One morning in Berlin we craved a hearty breakfast, and found one around the corner from our hotel in Mitte at a restaurant called Chipps. It was delicious! We also tried currywurst three different times in Berlin, as we were bound and determined to find the best. We ended up enjoying it most at Konnopke’s Imbiss in Prenzlauer Berg. We ordered currywurst, German beer, and sat outfront the restaurant under a metro bridge at a picnic table and people-watched. It was heaven. Cheap, affordable, delicious heaven.
We found delicious popsicles to help cool us down on a hot afternoon at the Circus Cafe, sipped delicious coffee at The Barn, and devoured white asparagus soup and schnitzel at Schnitzelei in Mitte, but the best, most wonderful place we found in Berlin was Prater Garten, a biergarten in Prenzlauer Berg that ended up being an absolute highlight for us. The beer was classic German and delicious, and since it was a hot afternoon, the mature chestnut trees provided shade that allowed us to spend hours drinking beer and enjoying life.
Know before you go…
Berlin is massive and expansive. In order to make your time in the city go as far as possible, you’ll want to use the transit system. Luckily, it’s amazingly convenient and easy to figure out! You’ll be jetting around Berlin from neighbourhood to neighbourhood in no time!

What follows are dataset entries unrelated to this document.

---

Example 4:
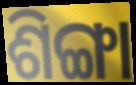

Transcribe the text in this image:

ଶିଙ୍ଗା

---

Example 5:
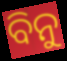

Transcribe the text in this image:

ବିନୁ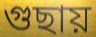
গুছায়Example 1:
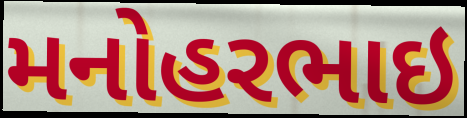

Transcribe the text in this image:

મનોહરભાઇ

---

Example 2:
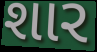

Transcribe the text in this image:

શાર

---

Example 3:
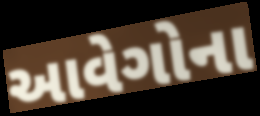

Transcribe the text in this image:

આવેગોના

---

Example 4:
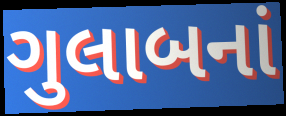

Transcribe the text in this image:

ગુલાબનાં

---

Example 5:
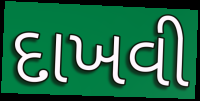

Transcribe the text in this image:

દાખવીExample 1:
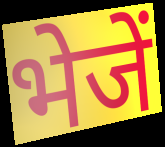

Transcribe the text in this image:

भेजें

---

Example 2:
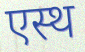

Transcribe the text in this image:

एस्थ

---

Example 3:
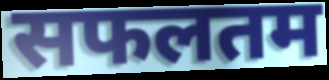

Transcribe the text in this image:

सफलतम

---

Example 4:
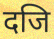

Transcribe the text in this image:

दजि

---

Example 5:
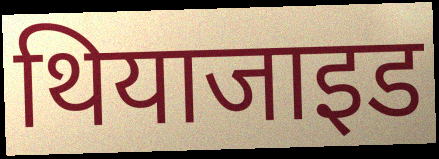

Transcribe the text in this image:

थियाजाइडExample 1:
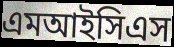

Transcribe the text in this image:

এমআইসিএস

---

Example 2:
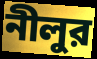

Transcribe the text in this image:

নীলুর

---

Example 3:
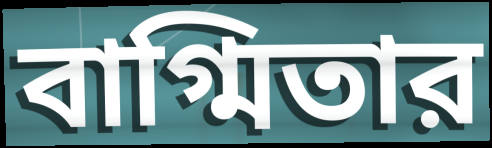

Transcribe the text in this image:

বাগ্মিতার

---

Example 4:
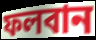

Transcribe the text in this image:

ফলবান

Bring cash! We learned quickly that relying on credit cards as a form of payment wasn’t going to make life convenient for us in Berlin. Have euro’s on you when you’re out exploring.
Despite there being numerous areas in Berlin that would be wonderful to stay in from an accommodations standpoint, Mitte is the most central, and closest to the vast majority of sights and landmarks. We stayed at the Arcotel John F Hotel in Mitte. It was affordable, conveniently located and the rooms were clean and modern.

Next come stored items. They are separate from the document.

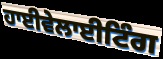
ਹਾਈਵੇਲਾਈਟਿੰਗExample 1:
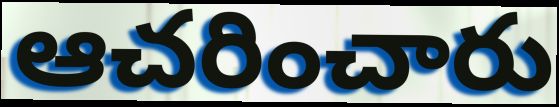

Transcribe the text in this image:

ఆచరించారు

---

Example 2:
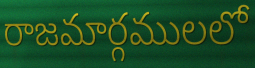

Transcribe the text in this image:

రాజమార్గములలో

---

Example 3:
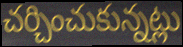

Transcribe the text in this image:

చర్చించుకున్నట్లు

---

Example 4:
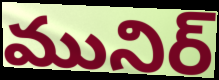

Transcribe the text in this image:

మునిర్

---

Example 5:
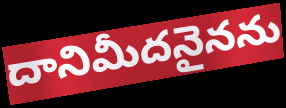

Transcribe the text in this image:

దానిమీదనైనను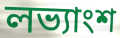
লভ্যাংশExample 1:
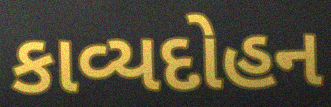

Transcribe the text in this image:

કાવ્યદોહન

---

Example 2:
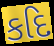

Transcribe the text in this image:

Getting to Berlin via airplane isn’t the easiest, as their major International airport is yet to be completed. For this reason, we decided to fly into Prague, experience it, and then take a four-hour train trip to Berlin, arriving right in the centre of the city at Berlin Hauptbahnhof.
Although three days was a decent amount of time to spend in Berlin, the ideal would have been four or five days. There were lots of areas, landmarks and museums that we didn’t get to see, and lots of restaurants and bars that we didn’t get to experience. I guess someday we’ll need to go back to do the rest!